§ The problem
With the pictures left out, reproduce exactly the lines from the one containing "FIGURE 3 Correlation" through the final line of the entries.

══ Data records ══

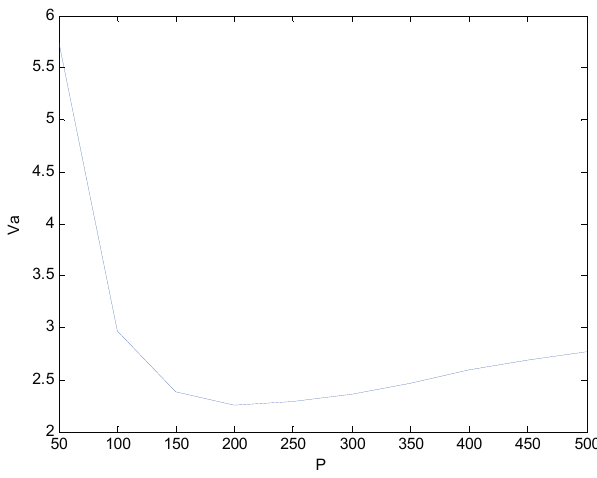
Figure A2. Relationship between P and Va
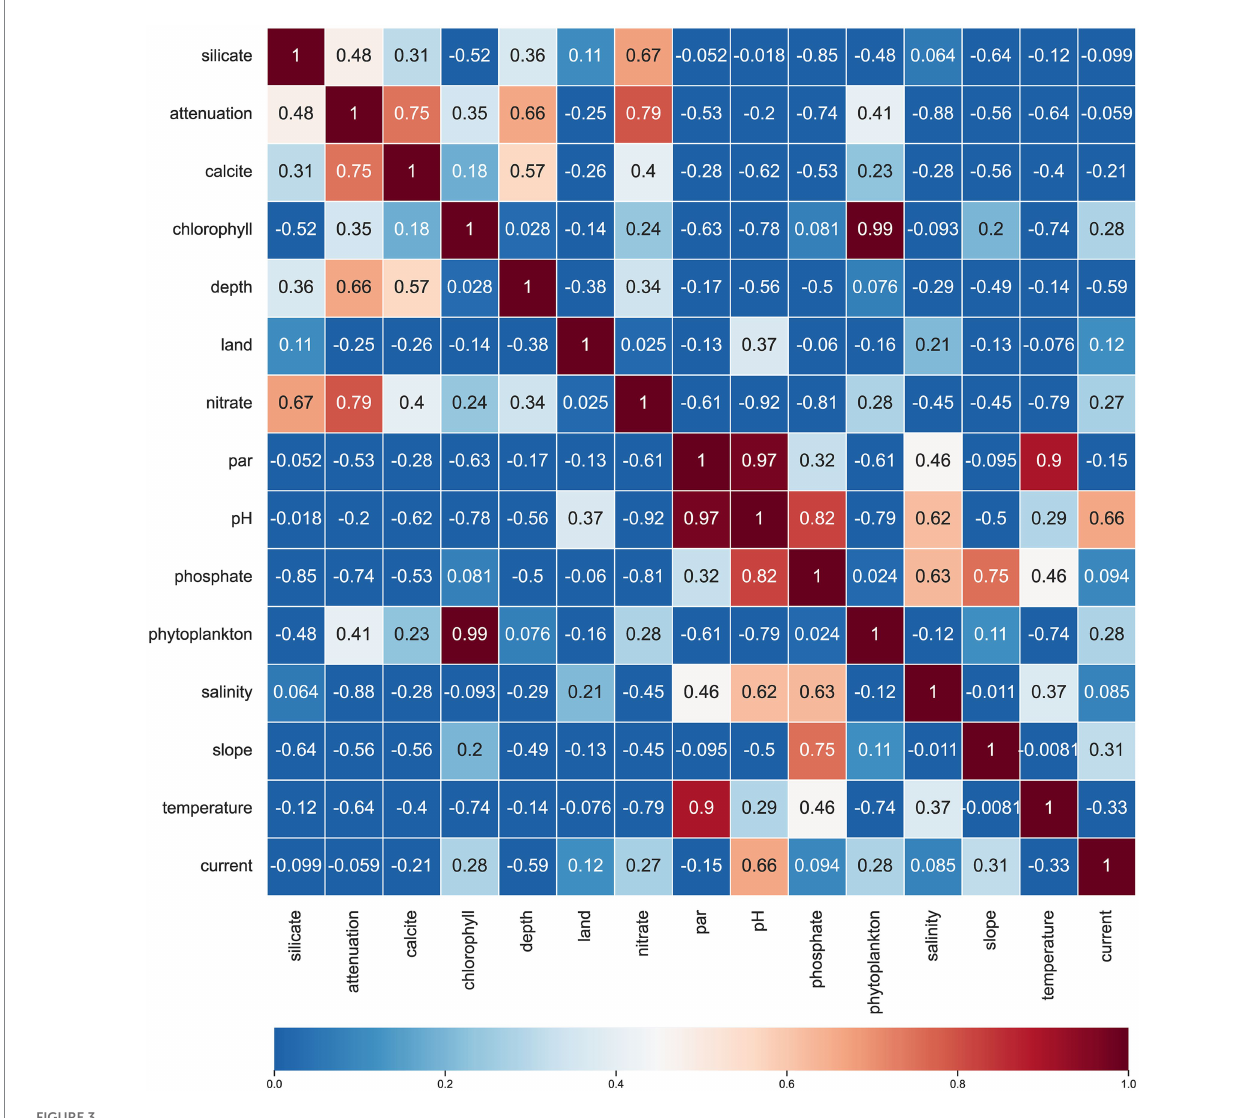
FIGURE 3 Correlation analysis matrix for different environmental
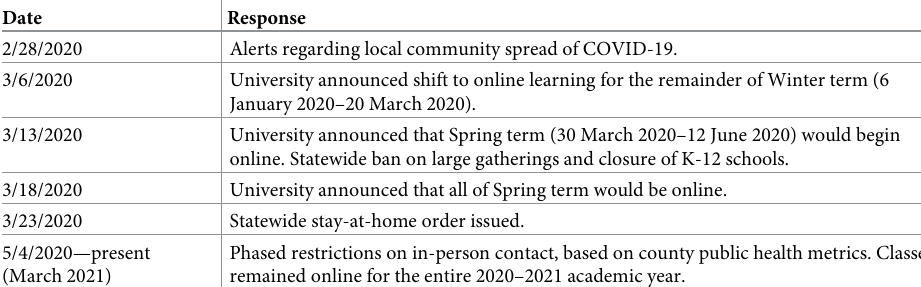
Table 1. Timeline of local response to the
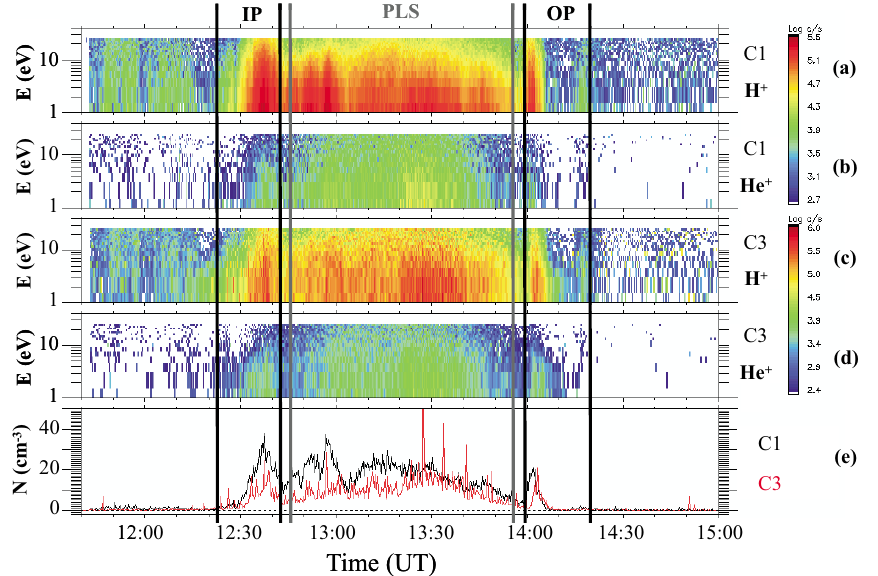
Fig. 10. Data from the CIS instrument in RPA mode on 2 June 2002 during the plasmasphere crossing of C1 and C3. Panels (a) and (b) show the distribution of H + and He + for C1, whereas the same data for C3 are shown on panels (c) and (d) . Panel (e) shows H + density for C1 (black) and C3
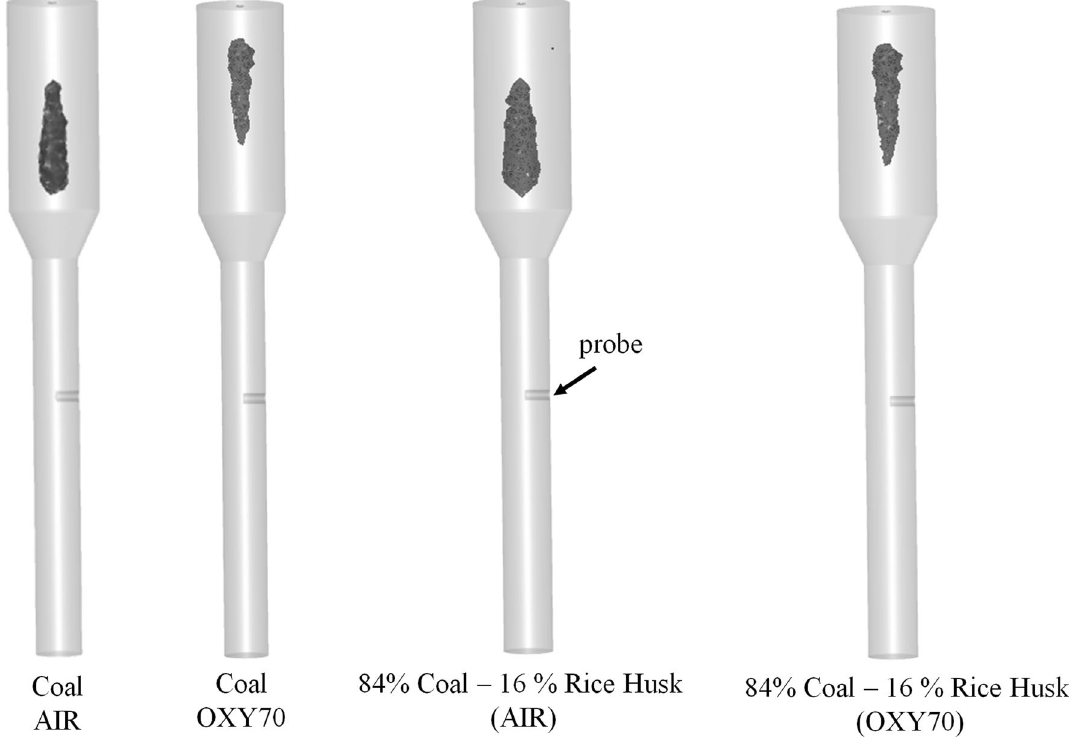
Fig. 2 Regions of carbon burnout. Complete carbon burnout is predicted in the ignition zone (wide section) before reaching the probe (indicated by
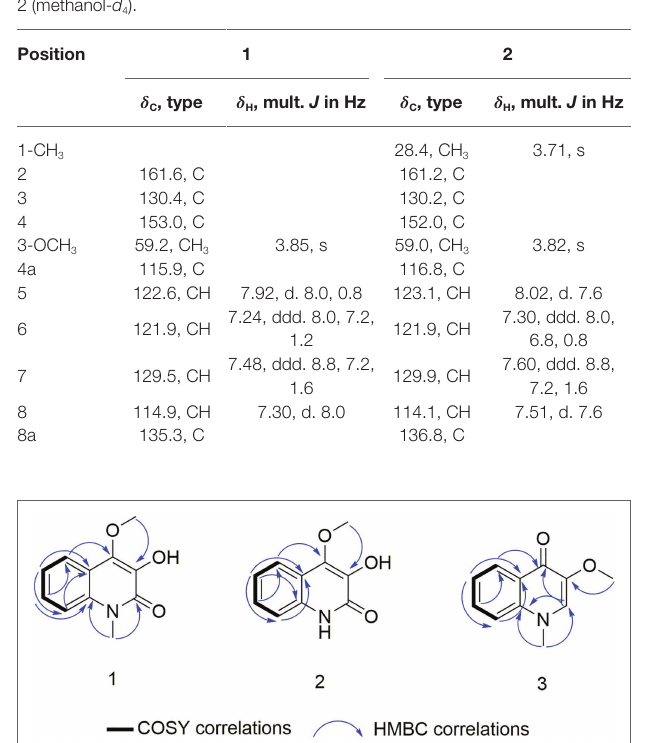
TABLE 6 | 1 H (400 MHz) and 13 C (100 MHz) NMR spectroscopic data for 3 (methanol-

═══

§ Answer box
FIGURE 3 Correlation analysis matrix for different environmental
Table 1. Timeline of local response to the
Fig. 10. Data from the CIS instrument in RPA mode on 2 June 2002 during the plasmasphere crossing of C1 and C3. Panels (a) and (b) show the distribution of H + and He + for C1, whereas the same data for C3 are shown on panels (c) and (d) . Panel (e) shows H + density for C1 (black) and C3
Fig. 2 Regions of carbon burnout. Complete carbon burnout is predicted in the ignition zone (wide section) before reaching the probe (indicated by
TABLE 6 | 1 H (400 MHz) and 13 C (100 MHz) NMR spectroscopic data for 3 (methanol-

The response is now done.